Hatch, in a statement July 2, said he “cannot ignore disturbing situations” in which Kagan’s personal opinions appeared to drive her legal views. Hatch is a member of the Senate Judiciary Committee, which completed four days of hearings on Kagan’s nomination to the high court by President Barack Obama on July 1.
“The law must control the judge; the judge must not control the law,” Hatch said. “I have concluded that, based on evidence rather than blind faith, General Kagan regrettably does not meet this standard and that, therefore, I cannot support her appointment.”
The Judiciary Committee, with 12 Democrats and seven Republicans, will vote later this month and set the stage for action by the full Senate well before the Supreme Court begins its next term in October. Democrats control 58 of the Senate’s 100 seats.

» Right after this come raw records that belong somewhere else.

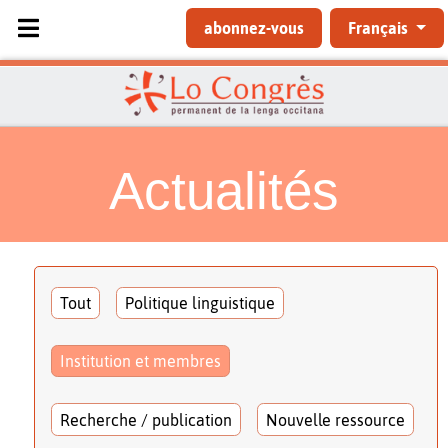
Sélectionnez votre langue
abonnez-vous
Français
Actualités
Tout
Politique linguistique
Institution et membres
Recherche / publication
Nouvelle ressource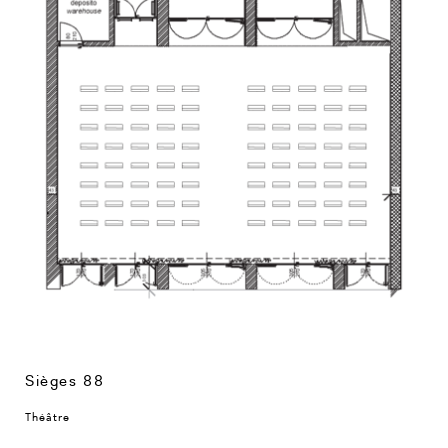
Sièges 88
Théâtre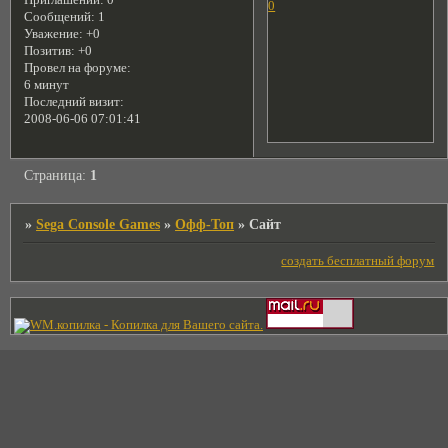
Приглашений:
0
0
Сообщений:
1
Уважение:
+0
Позитив:
+0
Провел на форуме:
6 минут
Последний визит:
2008-06-06 07:01:41
Страница:
1
»
Sega Console Games
»
Офф-Топ
»
Сайт
создать бесплатный форум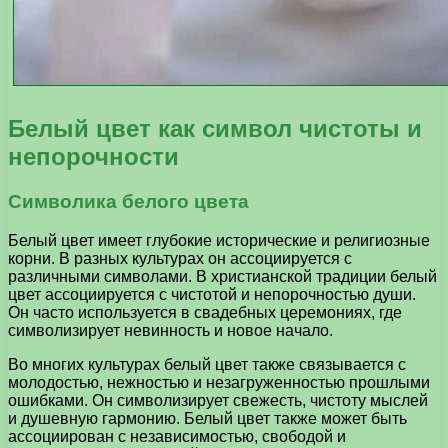
Белый цвет как символ чистоты и
непорочности
Символика белого цвета
Белый цвет имеет глубокие исторические и религиозные
корни. В разных культурах он ассоциируется с
различными символами. В христианской традиции белый
цвет ассоциируется с чистотой и непорочностью души.
Он часто используется в свадебных церемониях, где
символизирует невинность и новое начало.
Во многих культурах белый цвет также связывается с
молодостью, нежностью и незагруженностью прошлыми
ошибками. Он символизирует свежесть, чистоту мыслей
и душевную гармонию. Белый цвет также может быть
ассоциирован с независимостью, свободой и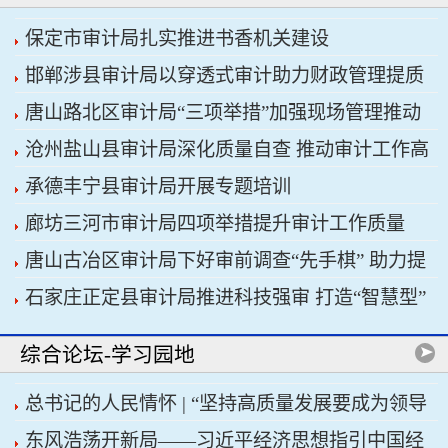
保定市审计局扎实推进书香机关建设
邯郸涉县审计局以穿透式审计助力财政管理提质
唐山路北区审计局“三项举措”加强现场管理推动
增效
沧州盐山县审计局深化质量自查 推动审计工作高
审计工作科学规范
承德丰宁县审计局开展专题培训
质量发展
廊坊三河市审计局四项举措提升审计工作质量
唐山古冶区审计局下好审前调查“先手棋” 助力提
石家庄正定县审计局推进科技强审 打造“智慧型”
升项目质效
审计机关
综合论坛-学习园地
总书记的人民情怀 | “坚持高质量发展要成为领导
东风浩荡开新局——习近平经济思想指引中国经
干部政绩观的重要内容”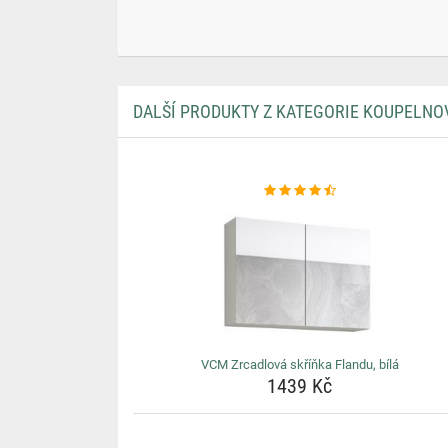
DALŠÍ PRODUKTY Z KATEGORIE KOUPELNO
VCM Zrcadlová skříňka Flandu, bílá
1439 Kč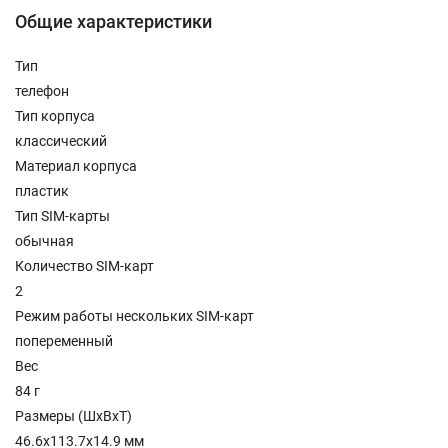
Общие характеристики
Тип
телефон
Тип корпуса
классический
Материал корпуса
пластик
Тип SIM-карты
обычная
Количество SIM-карт
2
Режим работы нескольких SIM-карт
попеременный
Вес
84 г
Размеры (ШxВxТ)
46.6x113.7x14.9 мм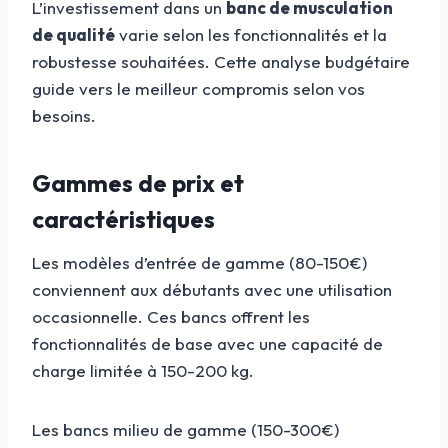
L’investissement dans un
banc de musculation
de qualité
varie selon les fonctionnalités et la
robustesse souhaitées. Cette analyse budgétaire
guide vers le meilleur compromis selon vos
besoins.
Gammes de prix et
caractéristiques
Les modèles d’entrée de gamme (80-150€)
conviennent aux débutants avec une utilisation
occasionnelle. Ces bancs offrent les
fonctionnalités de base avec une capacité de
charge limitée à 150-200 kg.
Les bancs milieu de gamme (150-300€)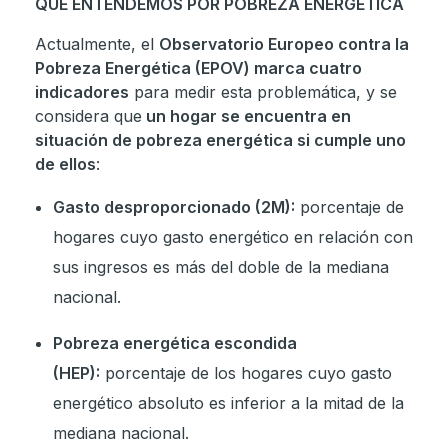
QUÉ ENTENDEMOS POR POBREZA ENERGÉTICA
Actualmente, el
Observatorio Europeo contra la
Pobreza Energética (EPOV) marca cuatro
indicadores
para medir esta problemática, y se
considera que
un hogar se encuentra en
situación de pobreza energética si cumple uno
de ellos
:
Gasto desproporcionado (2M):
porcentaje de
hogares cuyo gasto energético en relación con
sus ingresos es más del doble de la mediana
nacional.
Pobreza energética escondida
(HEP):
porcentaje de los hogares cuyo gasto
energético absoluto es inferior a la mitad de la
mediana nacional.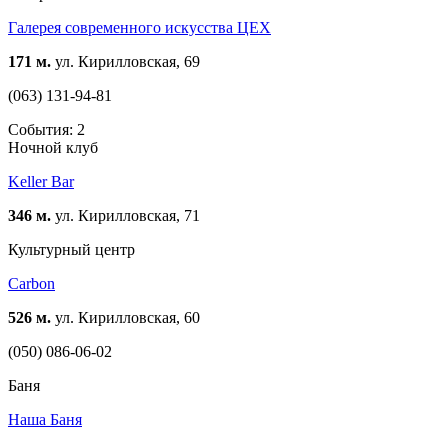
Галерея современного искусства ЦЕХ
171 м.
ул. Кирилловская, 69
(063) 131-94-81
События: 2
Ночной клуб
Keller Bar
346 м.
ул. Кирилловская, 71
Культурный центр
Carbon
526 м.
ул. Кирилловская, 60
(050) 086-06-02
Баня
Наша Баня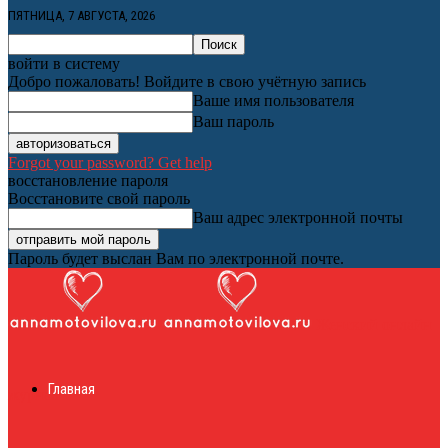
ПЯТНИЦА, 7 АВГУСТА, 2026
войти в систему
Добро пожаловать! Войдите в свою учётную запись
Ваше имя пользователя
Ваш пароль
Forgot your password? Get help
восстановление пароля
Восстановите свой пароль
Ваш адрес электронной почты
Пароль будет выслан Вам по электронной почте.
Женский онлайн
Главная
журнал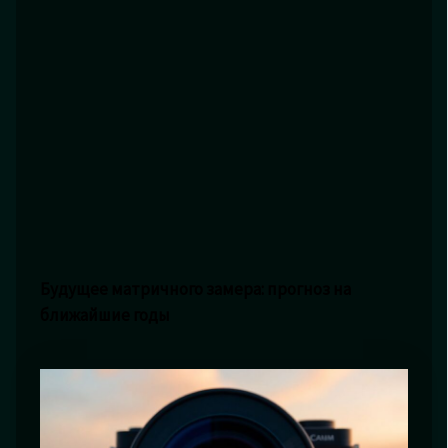
Будущее матричного замера: прогноз на
ближайшие годы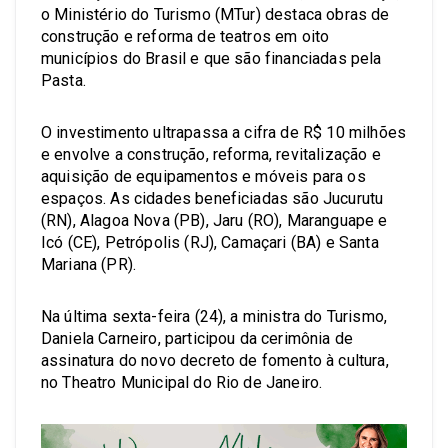
o Ministério do Turismo (MTur) destaca obras de
construção e reforma de teatros em oito
municípios do Brasil e que são financiadas pela
Pasta.
O investimento ultrapassa a cifra de R$ 10 milhões
e envolve a construção, reforma, revitalização e
aquisição de equipamentos e móveis para os
espaços. As cidades beneficiadas são Jucurutu
(RN), Alagoa Nova (PB), Jaru (RO), Maranguape e
Icó (CE), Petrópolis (RJ), Camaçari (BA) e Santa
Mariana (PR).
Na última sexta-feira (24), a ministra do Turismo,
Daniela Carneiro, participou da cerimônia de
assinatura do novo decreto de fomento à cultura,
no Theatro Municipal do Rio de Janeiro.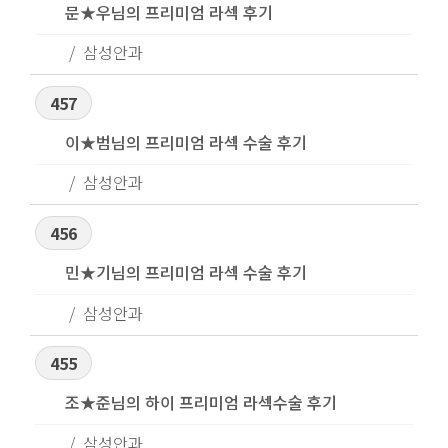
문★우님의 프리미엄 라섹 후기
삼성안과
457
이★범님의 프리미엄 라섹 수술 후기
삼성안과
456
민★기님의 프리미엄 라섹 수술 후기
삼성안과
455
조★준님의 하이 프리미엄 라섹수술 후기
삼성안과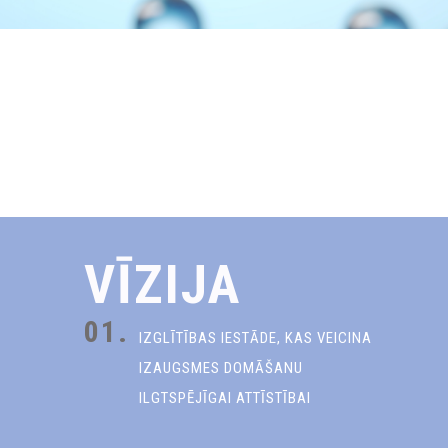
VĪZIJA
01.
IZGLĪTĪBAS IESTĀDE, KAS VEICINA
IZAUGSMES DOMĀŠANU
ILGTSPĒJĪGAI ATTĪSTĪBAI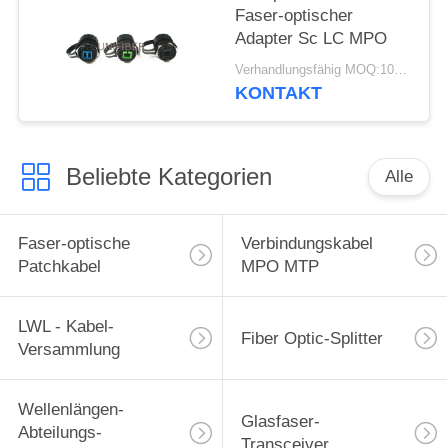
Faser-optischer
Adapter Sc LC MPO
Verhandlungsfähig MOQ:10pcs
KONTAKT
Beliebte Kategorien
Alle
Faser-optische
Verbindungskabel
Patchkabel
MPO MTP
LWL - Kabel-
Fiber Optic-Splitter
Versammlung
Wellenlängen-
Glasfaser-
Abteilungs-
Transceiver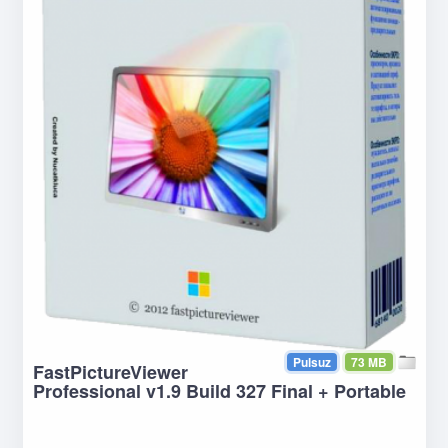
Pulsuz
73 MB
FastPictureViewer
Professional v1.9 Build 327 Final + Portable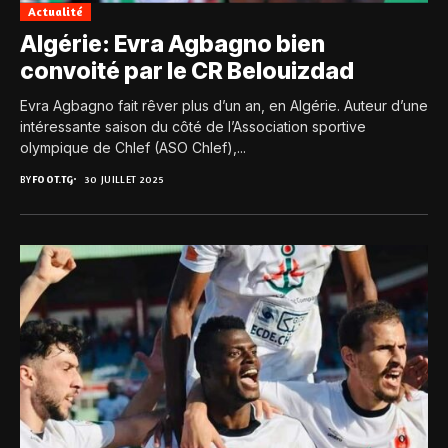
Actualité
Algérie: Evra Agbagno bien
convoité par le CR Belouizdad
Evra Agbagno fait rêver plus d’un an, en Algérie. Auteur d’une
intéressante saison du côté de l’Association sportive
olympique de Chlef (ASO Chlef),...
BY
FOOT.TG
30 JUILLET 2025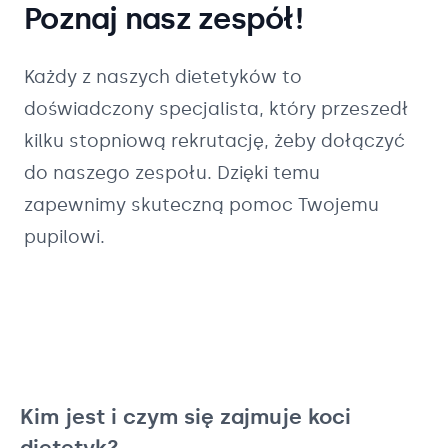
Poznaj nasz zespół!
Każdy z naszych
dietetyków
to
doświadczony specjalista, który przeszedł
kilku stopniową rekrutację, żeby dołączyć
do naszego zespołu. Dzięki temu
zapewnimy skuteczną pomoc Twojemu
pupilowi.
Kim jest i czym się zajmuje koci
dietetyk?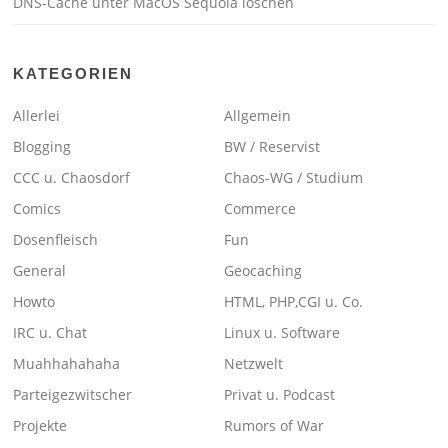
DNS-Cache unter MacOS Sequoia löschen
KATEGORIEN
Allerlei
Allgemein
Blogging
BW / Reservist
CCC u. Chaosdorf
Chaos-WG / Studium
Comics
Commerce
Dosenfleisch
Fun
General
Geocaching
Howto
HTML, PHP,CGI u. Co.
IRC u. Chat
Linux u. Software
Muahhahahaha
Netzwelt
Parteigezwitscher
Privat u. Podcast
Projekte
Rumors of War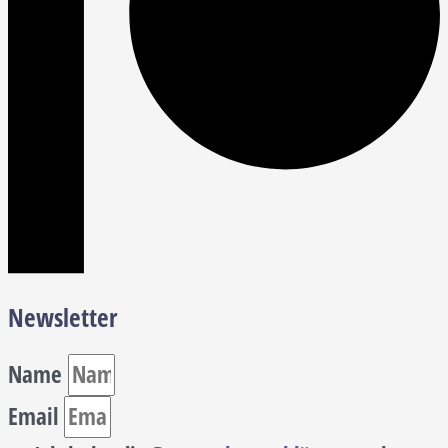
Newsletter
Name
Email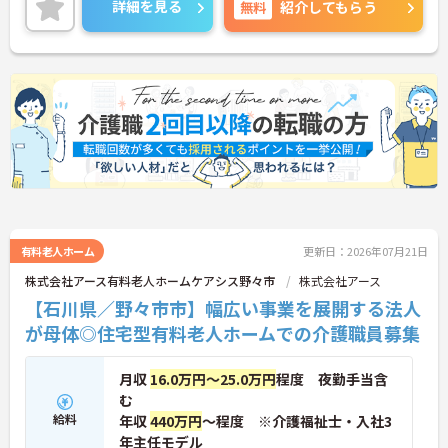
詳細を見る
無料
紹介してもらう
い！
有料老人ホーム
更新日：2026年07月21日
株式会社アース有料老人ホームケアシス野々市
株式会社アース
【石川県／野々市市】幅広い事業を展開する法人
が母体◎住宅型有料老人ホームでの介護職員募集
月収
16.0万円～25.0万円
程度 夜勤手当含
む
給料
年収
440万円
～程度 ※介護福祉士・入社3
年主任モデル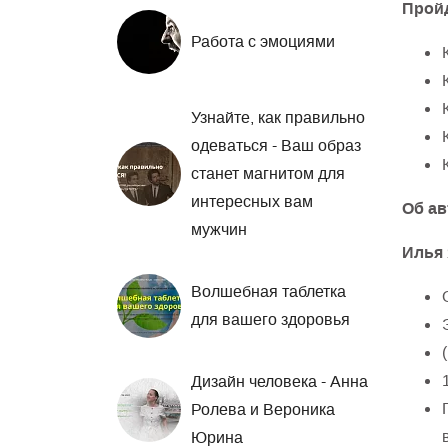
Пройд
Работа с эмоциями
Узнайте, как правильно
одеваться - Ваш образ
станет магнитом для
интересных вам
Об ав
мужчин
Илья 
Волшебная таблетка
для вашего здоровья
Дизайн человека - Анна
Ролева и Вероника
Юрина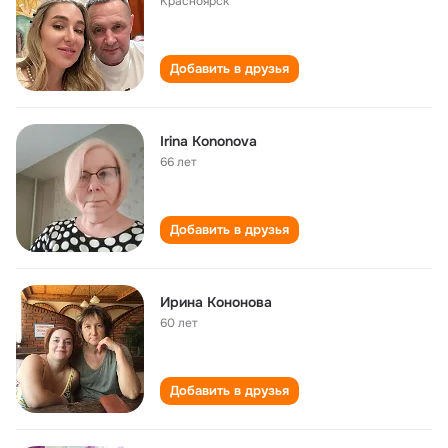
Красноярск
Добавить в друзья
Irina Kononova
66 лет
Добавить в друзья
Ирина Кононова
60 лет
Добавить в друзья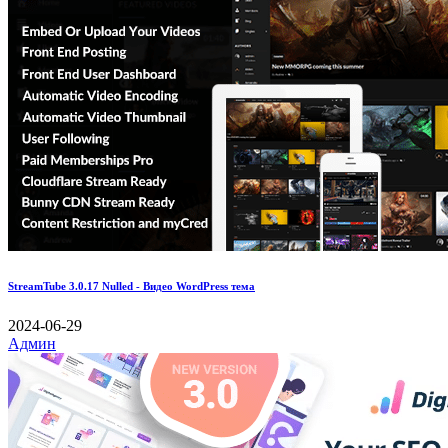
StreamTube 3.0.17 Nulled - Видео WordPress тема
2024-06-29
Админ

Kagan, 50, was nominated by Obama on May 10 to replace Justice John Paul Stevens, who has retired from the nine-member court. She is a former dean of Harvard Law School and worked for four years in President Bill Clinton’s White House as a lawyer and policy adviser.
Drilling Ban Lawsuit Most Popular Docket on Bloomberg
A lawsuit by Hornbeck Offshore Services Inc. and other oil service companies challenging the six-month Gulf of Mexico deep water drilling moratorium was the most-read litigation docket on the Bloomberg Law system last week.
On June 29, a federal appeals court granted the U.S. an expedited hearing on its request to delay enforcement of a federal judge’s order overturning the ban on deep-water drilling. The appeals court scheduled the hearing for July 8.
The government is seeking to delay an order by U.S. District Judge Martin Feldman that scrapped the six-month drilling ban, imposed May 27 after the explosion and sinking of the Deepwater Horizon oil rig in April. President Barack Obama said the moratorium, covering waters deeper than 500 feet, was needed to give a presidential commission time to study offshore operations safety as the BP Plc oil spill became the largest in U.S. history.
Hornbeck Offshore Services Inc. and other oil service companies had sued U.S. regulators, including Interior Secretary Kenneth Salazar, arguing the drilling suspension would cause them irreparable economic harm.
Feldman ruled June 22 that the measure was overly broad and two days later denied a U.S. request to put his order on hold while regulators appealed. The U.S. filed notice of appeal June 23. On June 25, the government asked the U.S. Court of Appeals in New Orleans to stay the order.
The case is Hornbeck Offshore Services LLC v. Salazar, 2:10- cv-01663, U.S. District Court, Eastern District of Louisiana (New Orleans). The appeal case is 10-30585, 5th U.S. Circuit Court of Appeals (New Orleans).